Minister quit ‘because he could not afford rising mortgage costs’ on £120,000 salary

An MP who resigned from government last year has said that he quit because he could not afford rising mortgage repayments on his £120,000 ministerial salary.

George Freeman said that an increase from £800 to £2,000pcm in his mortgage payments from this month was one of the reasons why he resigned during the cabinet reshuffle in November.

The MP for Mid Norfolk, whose most recent role was as science minister, cited the figures in a Substack blog post last week in which he wrote: “Why did I stand down?”, with one of the reasons being “because my mortgage rises this month from £800pcm to £2,000, which I simply couldn’t afford to pay on a ministerial salary.”

He added: “That’s political economy 2.0. We’re in danger of making politics something only hedge fund donors, young spin doctors and failed trade unionists can afford to do.”

He said five frontbench roles under five prime ministers had also left him “exhausted, bust and depressed”.

Freeman, who has been an MP since 2010, would have been receiving an annual salary of about £118,300 before deductions such as national insurance and taxes.

The MP was left with financial overheads after a divorce from his wife, a lawyer from whom he separated in 2014. He is paying maintenance costs for his two children and their educational costs.

He held a number of ministerial posts in successive Conservative governments and benefited from severance payments after departing.

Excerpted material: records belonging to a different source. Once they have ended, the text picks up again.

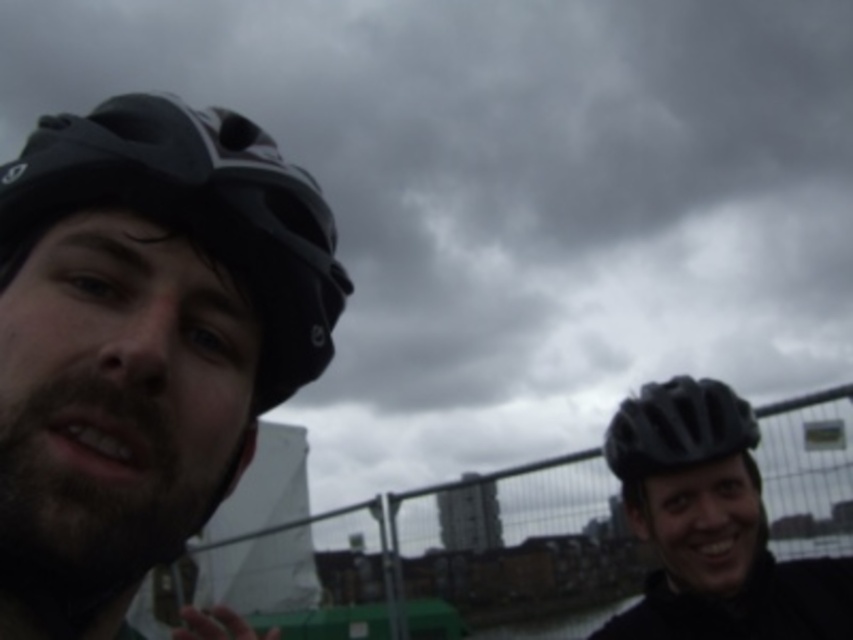
Is matte black helmet at left behind matte black helmet at right?

No.

Consider the image. Does matte black helmet at left have a lesser height compared to matte black helmet at right?

No, matte black helmet at left is not shorter than matte black helmet at right.

Does point (26, 554) come in front of point (650, 465)?

Yes, point (26, 554) is closer to viewer.

I want to click on matte black helmet at left, so click(x=142, y=342).

Is point (248, 369) positioned in front of point (815, 564)?

That is True.

Can you confirm if matte black helmet at left is thinner than matte black helmet at center?

Correct, matte black helmet at left's width is less than matte black helmet at center's.

Identify the location of matte black helmet at left. (142, 342).

This screenshot has height=640, width=853. I want to click on matte black helmet at left, so point(142,342).

Is matte black helmet at center positioned behind matte black helmet at right?

No, it is in front of matte black helmet at right.

Measure the distance between matte black helmet at center and camera.

The distance of matte black helmet at center from camera is 4.98 feet.

Image resolution: width=853 pixels, height=640 pixels. In order to click on matte black helmet at center in this screenshot , I will do `click(711, 525)`.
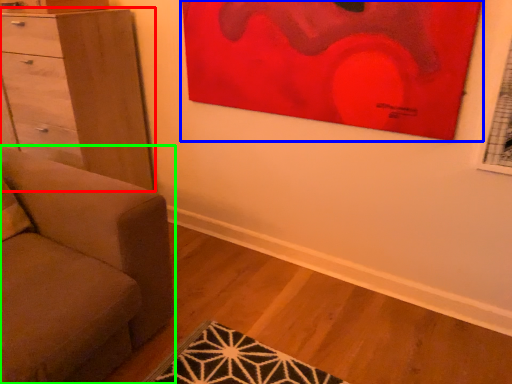
Question: Estimate the real-world distances between objects in this image. Which object is closer to chest of drawers (highlighted by a red box), picture frame (highlighted by a blue box) or studio couch (highlighted by a green box)?

Choices:
 (A) picture frame
 (B) studio couch

Answer: (B)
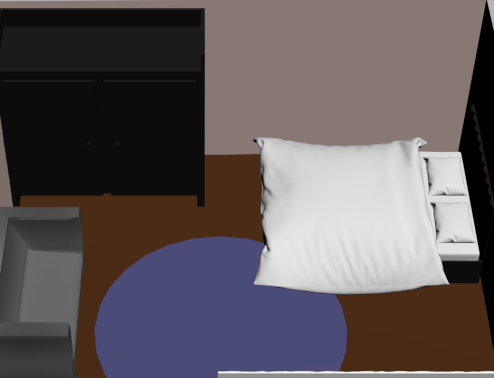
Where is `bed frame`? bed frame is located at coordinates (471, 278).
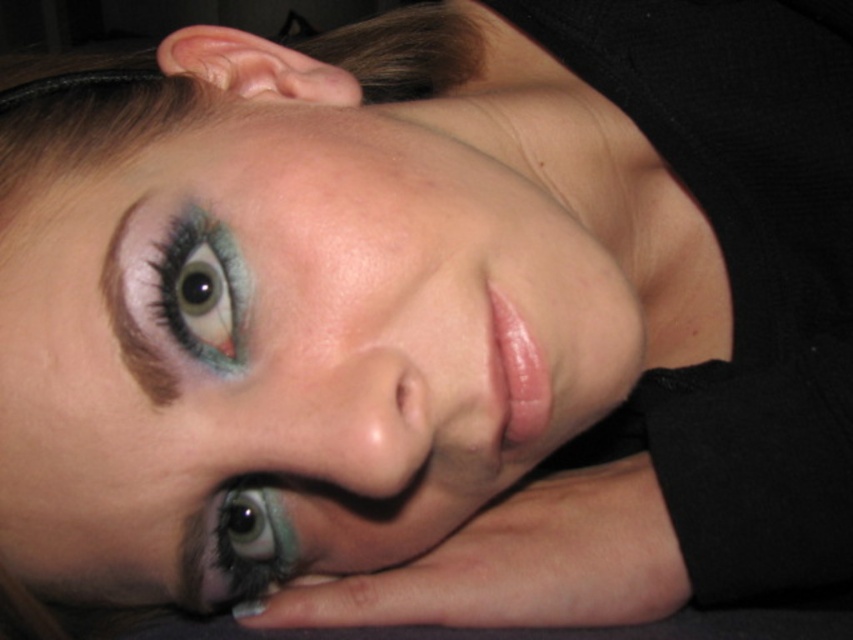
Is smooth skin face at center below shiny blue eye at lower left?

Actually, smooth skin face at center is above shiny blue eye at lower left.

This screenshot has width=853, height=640. What do you see at coordinates (294, 342) in the screenshot? I see `smooth skin face at center` at bounding box center [294, 342].

The image size is (853, 640). What are the coordinates of `smooth skin face at center` in the screenshot? It's located at (294, 342).

Find the location of `matte green eye at upper left`. matte green eye at upper left is located at coordinates (x=202, y=289).

Can you confirm if matte green eye at upper left is bigger than brown matte eyebrow at upper left?

Actually, matte green eye at upper left might be smaller than brown matte eyebrow at upper left.

The width and height of the screenshot is (853, 640). What do you see at coordinates (202, 289) in the screenshot? I see `matte green eye at upper left` at bounding box center [202, 289].

Locate an element on the screen. matte green eye at upper left is located at coordinates tap(202, 289).

Does point (194, 184) come farther from viewer compared to point (149, 358)?

Yes, it is behind point (149, 358).

Is smooth skin face at center thinner than brown matte eyebrow at upper left?

In fact, smooth skin face at center might be wider than brown matte eyebrow at upper left.

I want to click on smooth skin face at center, so click(x=294, y=342).

Where is `smooth skin face at center`? This screenshot has width=853, height=640. smooth skin face at center is located at coordinates (294, 342).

This included receiving £7,920 when he quit Boris Johnson’s government in July 2022, before returning to his role as science minister 16 weeks later under Rishi Sunak, according to Labour analysis.

Ministers under the age of 65 are entitled to a loss-of-office payment amounting to a quarter of their ministerial salary if they leave their role and are not appointed to a new one within three weeks.

After leaving government, which he described as a “cruel mistress”, Freeman wrote in his blog that he now had the “greatest freedom of all – to speak and write and talk openly about what I’ve learnt”.

However, on top of his MP’s salary of £86,584, he is now also free to take on lucrative second jobs, subject to approval by the anti-corruption watchdog the Advisory Committee on Business Appointments (Acoba).

Notwithstanding his own overheads, the MP is likely to be in a very different situation to many homeowners across the UK who are facing a £19bn increase in mortgage costs as millions more fixed-rate deals expire and borrowers are forced to renegotiate their home loans in the wake of the toughest round of interest rate increases in decades.

Up to 1.5m households are expected to reach the end of cheaper deals in 2024 – with an increase in annual housing costs of about £1,800 for the typical family, according to analysis undertaken by the Resolution Foundation thinktank following Liz Truss’s disastrous mini-budget in September 2022.

When Freeman’s comments were put to the prime minister’s spokesperson, who was asked if Sunak was paying his ministers enough, he said: “There are ways for which both MPs’ and ministers’ pay are set and there are no plans to change that.”

“It is right that we ensure ministerial pay reflects the wider fiscal situation,” he added.